A poignant and intimate portrait of life in contemporary Cuba. The film follows Javier Casanova, ice cream maker, through a day of silent toil permeated with the loneliness he feels since the death of his wife.

The River / El Rio

Dir: Adrian Saba, Peru, 2009, 7.5 min, colour

An exquisite piece of cinema encapsulating the conflicting emotions evoked by the end of an affair, and leading to the most painful of conclusions.

The Second Choice

Dir: Alberto Belli, USA, 2009, 8 min, colour
Cast: Brenda Canela, Oscar Blanco.

Ana is trying to raise her son in the right way, but the life of a poor immigrant is often unforgiving. A touching and poignant short drama.

Little Wings / Alitas

Dir: Gabriela Palacios, Mexico, 2009, 12 min, colour

A touching short drama portraying the tenderness lavished on two young motherless girls by a community in small town Mexico, in contrast to the harshness of the work they have to do to survive.

The Bridge

Dir: Nicolás Ureta, UK, 2008, 25 min, colour
Cast: Tiago Correa, Manuela Martelli, Michael Lindall, Phil Snowden.

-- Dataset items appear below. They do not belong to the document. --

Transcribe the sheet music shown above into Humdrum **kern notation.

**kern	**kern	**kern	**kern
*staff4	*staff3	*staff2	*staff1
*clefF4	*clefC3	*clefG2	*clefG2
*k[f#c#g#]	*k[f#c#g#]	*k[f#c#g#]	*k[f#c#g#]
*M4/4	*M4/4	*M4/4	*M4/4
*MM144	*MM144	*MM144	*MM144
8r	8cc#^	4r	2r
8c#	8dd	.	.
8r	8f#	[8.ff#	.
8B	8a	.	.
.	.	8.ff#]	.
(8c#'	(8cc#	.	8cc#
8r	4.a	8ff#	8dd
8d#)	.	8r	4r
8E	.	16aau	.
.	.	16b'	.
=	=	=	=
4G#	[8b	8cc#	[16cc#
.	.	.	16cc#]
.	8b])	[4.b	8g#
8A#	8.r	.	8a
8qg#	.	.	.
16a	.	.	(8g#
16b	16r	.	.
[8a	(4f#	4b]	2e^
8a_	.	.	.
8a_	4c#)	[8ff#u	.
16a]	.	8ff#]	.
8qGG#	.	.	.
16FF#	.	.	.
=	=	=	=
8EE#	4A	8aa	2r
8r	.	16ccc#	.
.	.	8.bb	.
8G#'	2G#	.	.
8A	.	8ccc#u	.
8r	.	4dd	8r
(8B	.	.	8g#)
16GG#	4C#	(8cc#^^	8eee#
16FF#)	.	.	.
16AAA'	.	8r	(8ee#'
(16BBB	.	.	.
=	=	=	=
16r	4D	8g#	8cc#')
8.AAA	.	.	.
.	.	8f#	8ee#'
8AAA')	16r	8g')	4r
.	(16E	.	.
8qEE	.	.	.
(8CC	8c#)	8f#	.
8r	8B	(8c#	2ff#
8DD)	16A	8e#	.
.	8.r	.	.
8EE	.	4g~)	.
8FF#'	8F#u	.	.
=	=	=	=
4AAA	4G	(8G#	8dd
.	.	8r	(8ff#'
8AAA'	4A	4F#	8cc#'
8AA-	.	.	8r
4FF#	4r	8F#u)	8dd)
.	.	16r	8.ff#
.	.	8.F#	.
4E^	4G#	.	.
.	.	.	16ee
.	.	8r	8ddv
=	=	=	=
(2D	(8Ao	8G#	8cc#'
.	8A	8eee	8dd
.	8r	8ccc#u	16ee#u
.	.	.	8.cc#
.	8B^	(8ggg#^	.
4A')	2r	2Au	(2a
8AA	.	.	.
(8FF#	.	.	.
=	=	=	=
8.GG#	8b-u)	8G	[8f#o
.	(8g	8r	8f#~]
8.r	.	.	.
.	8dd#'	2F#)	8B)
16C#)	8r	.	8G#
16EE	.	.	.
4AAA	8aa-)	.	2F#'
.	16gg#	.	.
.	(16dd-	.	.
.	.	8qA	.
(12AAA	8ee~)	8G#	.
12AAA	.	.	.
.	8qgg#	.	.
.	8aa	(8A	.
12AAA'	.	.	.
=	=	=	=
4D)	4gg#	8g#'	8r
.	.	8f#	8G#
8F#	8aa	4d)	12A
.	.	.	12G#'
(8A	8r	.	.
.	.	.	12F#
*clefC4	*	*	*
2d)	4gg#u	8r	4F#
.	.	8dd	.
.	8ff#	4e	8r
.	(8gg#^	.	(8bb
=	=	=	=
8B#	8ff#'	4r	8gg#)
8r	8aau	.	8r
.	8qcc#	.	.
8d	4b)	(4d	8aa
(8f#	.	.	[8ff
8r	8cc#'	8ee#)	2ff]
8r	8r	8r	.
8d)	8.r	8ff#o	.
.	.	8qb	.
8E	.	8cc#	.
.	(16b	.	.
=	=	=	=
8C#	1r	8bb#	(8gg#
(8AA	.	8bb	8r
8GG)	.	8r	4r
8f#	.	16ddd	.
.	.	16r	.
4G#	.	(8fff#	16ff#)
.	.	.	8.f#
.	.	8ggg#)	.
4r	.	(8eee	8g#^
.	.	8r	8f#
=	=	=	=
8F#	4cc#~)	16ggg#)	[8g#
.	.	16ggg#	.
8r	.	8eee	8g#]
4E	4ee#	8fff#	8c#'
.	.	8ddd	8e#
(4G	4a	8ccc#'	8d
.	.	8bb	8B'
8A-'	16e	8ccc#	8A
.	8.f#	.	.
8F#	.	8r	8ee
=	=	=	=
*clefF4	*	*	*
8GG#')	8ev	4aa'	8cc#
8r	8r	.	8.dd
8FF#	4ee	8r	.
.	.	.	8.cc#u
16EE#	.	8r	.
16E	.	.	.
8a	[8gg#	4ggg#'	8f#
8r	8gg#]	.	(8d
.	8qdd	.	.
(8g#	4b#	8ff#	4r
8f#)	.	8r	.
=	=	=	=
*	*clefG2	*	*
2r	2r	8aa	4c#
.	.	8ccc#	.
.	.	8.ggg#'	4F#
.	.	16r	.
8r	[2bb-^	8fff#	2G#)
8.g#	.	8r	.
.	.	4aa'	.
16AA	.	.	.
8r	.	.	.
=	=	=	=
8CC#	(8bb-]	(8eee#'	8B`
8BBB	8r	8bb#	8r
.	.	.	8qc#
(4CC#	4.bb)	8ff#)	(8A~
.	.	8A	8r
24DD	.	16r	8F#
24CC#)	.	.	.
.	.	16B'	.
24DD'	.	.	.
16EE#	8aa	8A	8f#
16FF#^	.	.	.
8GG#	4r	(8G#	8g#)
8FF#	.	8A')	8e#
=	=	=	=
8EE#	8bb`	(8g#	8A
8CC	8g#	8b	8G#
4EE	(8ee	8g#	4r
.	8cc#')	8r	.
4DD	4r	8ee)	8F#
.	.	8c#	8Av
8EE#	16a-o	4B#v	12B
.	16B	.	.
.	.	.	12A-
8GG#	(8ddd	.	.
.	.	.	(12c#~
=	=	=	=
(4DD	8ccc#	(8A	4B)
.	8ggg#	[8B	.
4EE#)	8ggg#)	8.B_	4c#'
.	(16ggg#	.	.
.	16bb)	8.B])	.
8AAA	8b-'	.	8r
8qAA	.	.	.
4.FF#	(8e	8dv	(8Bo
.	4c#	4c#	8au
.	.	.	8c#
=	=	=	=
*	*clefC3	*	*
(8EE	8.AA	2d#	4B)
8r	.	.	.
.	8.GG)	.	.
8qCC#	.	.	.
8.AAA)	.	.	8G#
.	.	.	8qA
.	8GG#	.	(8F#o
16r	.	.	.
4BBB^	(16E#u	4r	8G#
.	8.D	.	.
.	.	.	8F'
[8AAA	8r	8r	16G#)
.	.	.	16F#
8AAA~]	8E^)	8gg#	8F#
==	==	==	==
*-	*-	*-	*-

This thought-provoking film deals with the obstacles faced by Latin American immigrants coming to the UK to make successful careers. Despite the apparent cosmopolitan appeal of London, life is tough for those at the bottom.

La Chirola

Friday 26 November 6 pm
Dir. Diego Mondaca, Bolivia, 2008, 26 min, colour

This is an outstanding reflection on the value of freedom and the human condition, presented through the captivating character of ‘Pedro’ on his release from prison in Bolivia.With Pedro’s monologues as a vehicle, the infinite possibilities of life in LA CHIROLA are presented. We are given a unique insight into his memories of prison and into his perceptions on his own life and humanity in general. Beyond freedom or the lack of freedom, the underlying theme of the documentary is the loss of innocence and the rediscovery of tenderness and affection, which for Pedro comes from the relationship and hence responsibility that emerge with his love for his dog.